6. Law-abiding people will evade the checks. Keene said background checks for private sales are pointless because somebody from Michigan told him that everyone there ignores the state law requiring them. “If you have a law that is either difficult or impossible to enforce or to get people to follow, all you do is … encourage contempt for the law,” said Keene. That’s an argument not only against gun laws, but against all the drug laws for which the NRA advocates tougher prosecution. It also contradicts the NRA’s constant refrain that gun laws disarm law-abiding people. Ultimately, it’s a claim that if gun sellers refuse to pay $5 for a two-minute check to make sure their buyers aren’t in a criminal database, lawmakers should yield to these scofflaws.

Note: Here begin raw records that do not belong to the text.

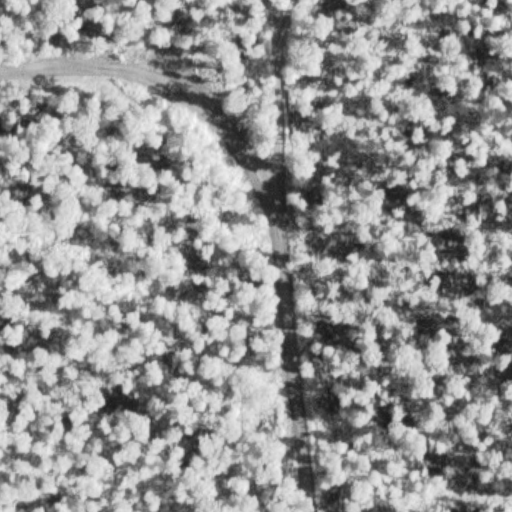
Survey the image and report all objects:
road: (290, 13)
road: (167, 82)
road: (288, 253)
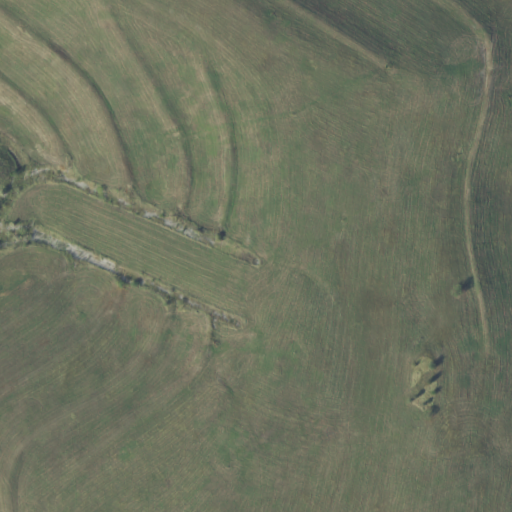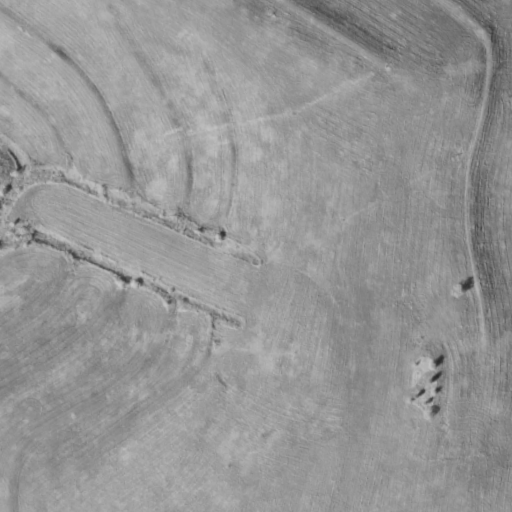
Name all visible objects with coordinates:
landfill: (256, 256)
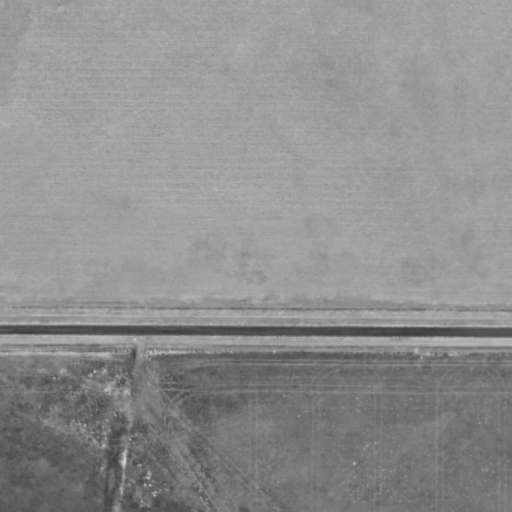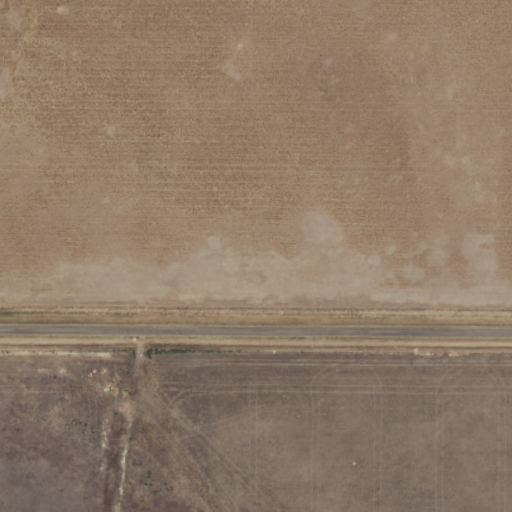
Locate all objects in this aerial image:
road: (256, 329)
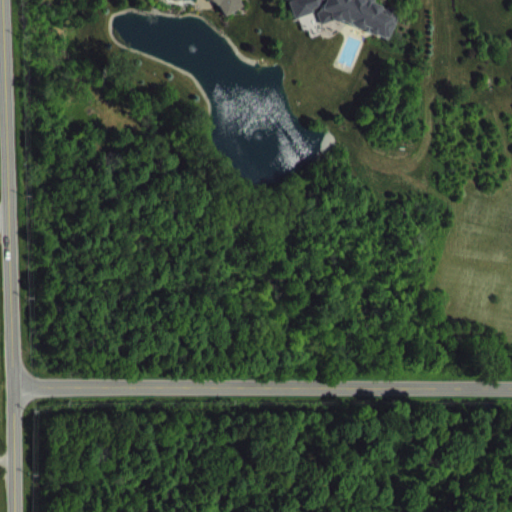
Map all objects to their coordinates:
building: (346, 25)
road: (2, 220)
road: (5, 288)
road: (260, 387)
road: (5, 457)
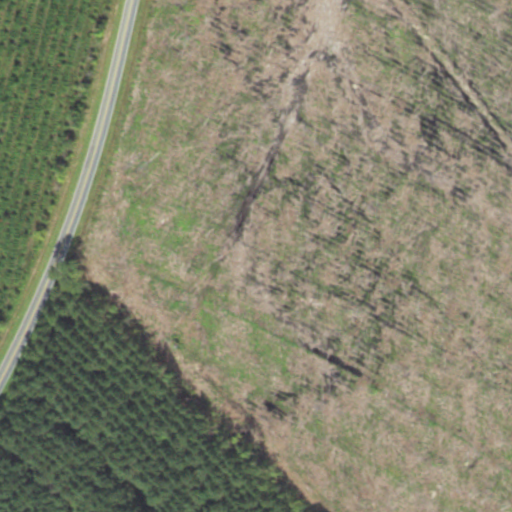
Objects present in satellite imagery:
road: (80, 194)
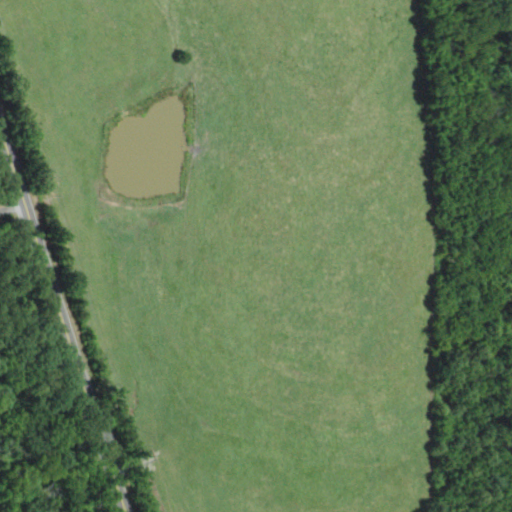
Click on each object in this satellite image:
road: (12, 205)
road: (61, 319)
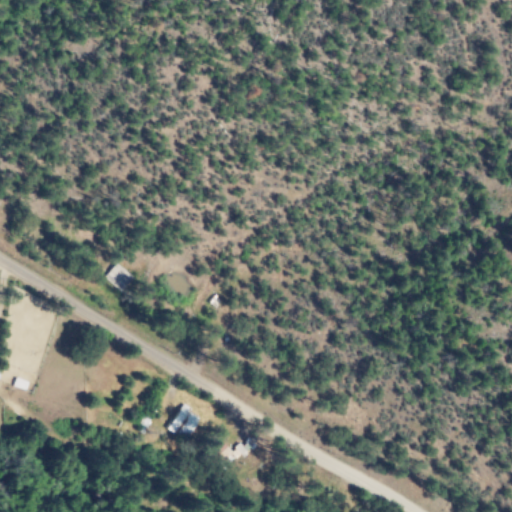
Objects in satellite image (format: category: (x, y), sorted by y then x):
road: (67, 357)
road: (206, 380)
building: (178, 421)
road: (83, 424)
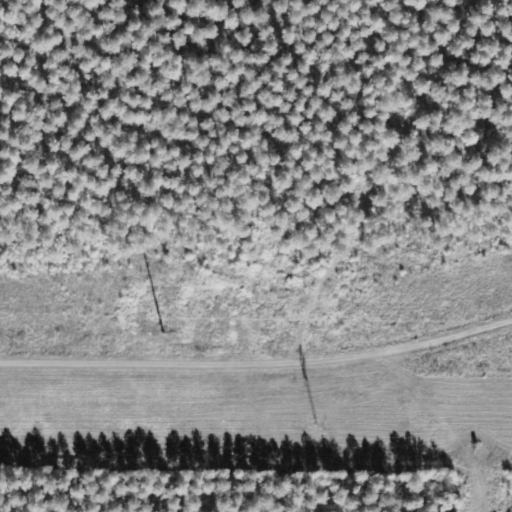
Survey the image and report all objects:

7. Background checks are a slippery slope to confiscation. “They’ll turn this universal check on the law-abiding into a universal registry of law-abiding people,” LaPierre predicted on Fox. Keene said the NRA opposes “any kind of national gun registry system” because “that is a precursor, in many cases, to confiscation.” And even if the government doesn’t confiscate guns, Keene noted, the list of owners might be leaked or released to journalists and posted on the Internet, as happened recently in New York.

8. Background checks are big government. Regardless of the consequences, LaPierre told the senators, “I just don’t think law-abiding people want every gun sale in the country to be under the thumb of the federal government.”

When you cut through the clutter of the gun-control debate, this is the easiest conclusion to draw: The NRA has no compelling argument against universal background checks. Checks don’t regulate what kind of firearms or ammo you can buy. All they do is keep guns out of the hands of criminals, abusers, and mentally ill people. That’s worth $5 and two minutes of your time. Pass the law.